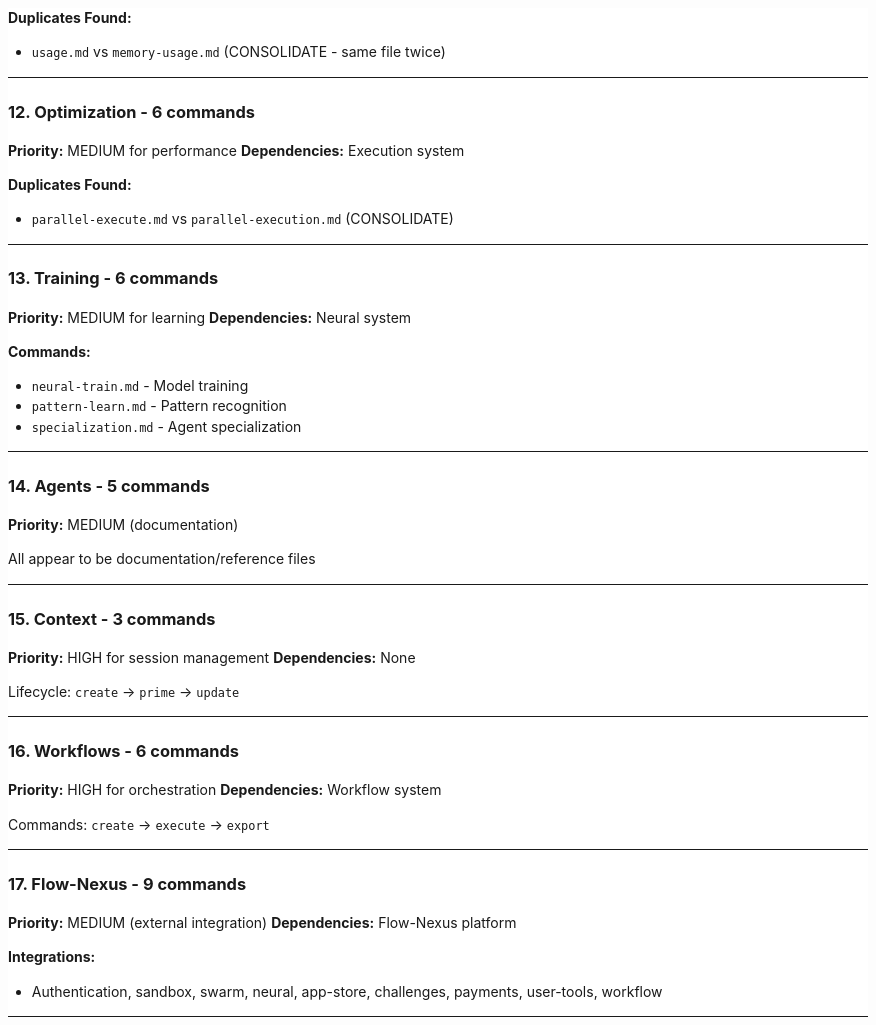 **Duplicates Found:**
- `usage.md` vs `memory-usage.md` (CONSOLIDATE - same file twice)

---

### 12. **Optimization** - 6 commands
**Priority:** MEDIUM for performance
**Dependencies:** Execution system

**Duplicates Found:**
- `parallel-execute.md` vs `parallel-execution.md` (CONSOLIDATE)

---

### 13. **Training** - 6 commands
**Priority:** MEDIUM for learning
**Dependencies:** Neural system

**Commands:**
- `neural-train.md` - Model training
- `pattern-learn.md` - Pattern recognition
- `specialization.md` - Agent specialization

---

### 14. **Agents** - 5 commands
**Priority:** MEDIUM (documentation)

All appear to be documentation/reference files

---

### 15. **Context** - 3 commands
**Priority:** HIGH for session management
**Dependencies:** None

Lifecycle: `create` → `prime` → `update`

---

### 16. **Workflows** - 6 commands
**Priority:** HIGH for orchestration
**Dependencies:** Workflow system

Commands: `create` → `execute` → `export`

---

### 17. **Flow-Nexus** - 9 commands
**Priority:** MEDIUM (external integration)
**Dependencies:** Flow-Nexus platform

**Integrations:**
- Authentication, sandbox, swarm, neural, app-store, challenges, payments, user-tools, workflow

---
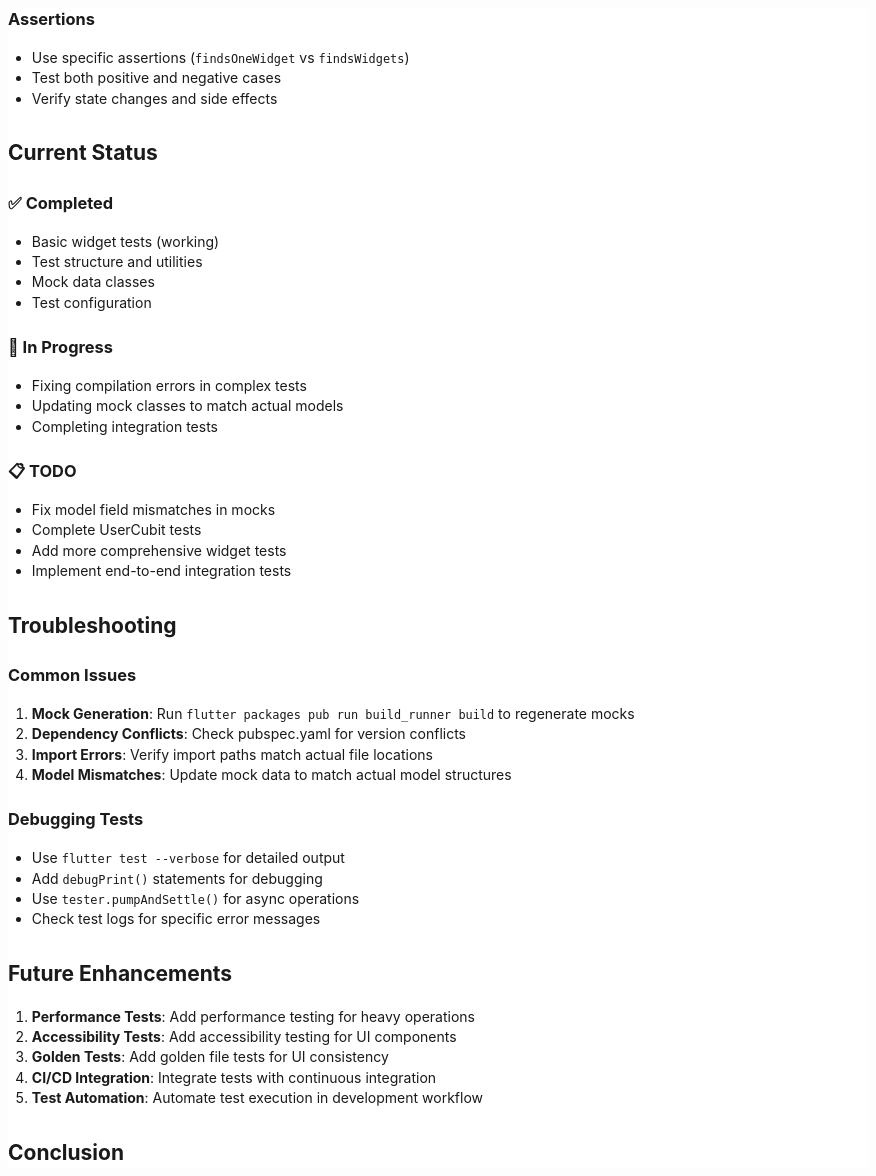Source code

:### Assertions
- Use specific assertions (`findsOneWidget` vs `findsWidgets`)
- Test both positive and negative cases
- Verify state changes and side effects

## Current Status

### ✅ Completed
- Basic widget tests (working)
- Test structure and utilities
- Mock data classes
- Test configuration

### 🔄 In Progress
- Fixing compilation errors in complex tests
- Updating mock classes to match actual models
- Completing integration tests

### 📋 TODO
- Fix model field mismatches in mocks
- Complete UserCubit tests
- Add more comprehensive widget tests
- Implement end-to-end integration tests

## Troubleshooting

### Common Issues
1. **Mock Generation**: Run `flutter packages pub run build_runner build` to regenerate mocks
2. **Dependency Conflicts**: Check pubspec.yaml for version conflicts
3. **Import Errors**: Verify import paths match actual file locations
4. **Model Mismatches**: Update mock data to match actual model structures

### Debugging Tests
- Use `flutter test --verbose` for detailed output
- Add `debugPrint()` statements for debugging
- Use `tester.pumpAndSettle()` for async operations
- Check test logs for specific error messages

## Future Enhancements

1. **Performance Tests**: Add performance testing for heavy operations
2. **Accessibility Tests**: Add accessibility testing for UI components
3. **Golden Tests**: Add golden file tests for UI consistency
4. **CI/CD Integration**: Integrate tests with continuous integration
5. **Test Automation**: Automate test execution in development workflow

## Conclusion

> _PROBLEM DETAILS_: The required answer is an exact, picture-free copy of the lines from the opening of the listing above through the line with "### 17. **Flow-Nexus** - 9 commands".

> _WRITTEN RESPONSE_:
 **Duplicates Found:**
- `usage.md` vs `memory-usage.md` (CONSOLIDATE - same file twice)

---

### 12. **Optimization** - 6 commands
**Priority:** MEDIUM for performance
**Dependencies:** Execution system

**Duplicates Found:**
- `parallel-execute.md` vs `parallel-execution.md` (CONSOLIDATE)

---

### 13. **Training** - 6 commands
**Priority:** MEDIUM for learning
**Dependencies:** Neural system

**Commands:**
- `neural-train.md` - Model training
- `pattern-learn.md` - Pattern recognition
- `specialization.md` - Agent specialization

---

### 14. **Agents** - 5 commands
**Priority:** MEDIUM (documentation)

All appear to be documentation/reference files

---

### 15. **Context** - 3 commands
**Priority:** HIGH for session management
**Dependencies:** None

Lifecycle: `create` → `prime` → `update`

---

### 16. **Workflows** - 6 commands
**Priority:** HIGH for orchestration
**Dependencies:** Workflow system

Commands: `create` → `execute` → `export`

---

### 17. **Flow-Nexus** - 9 commands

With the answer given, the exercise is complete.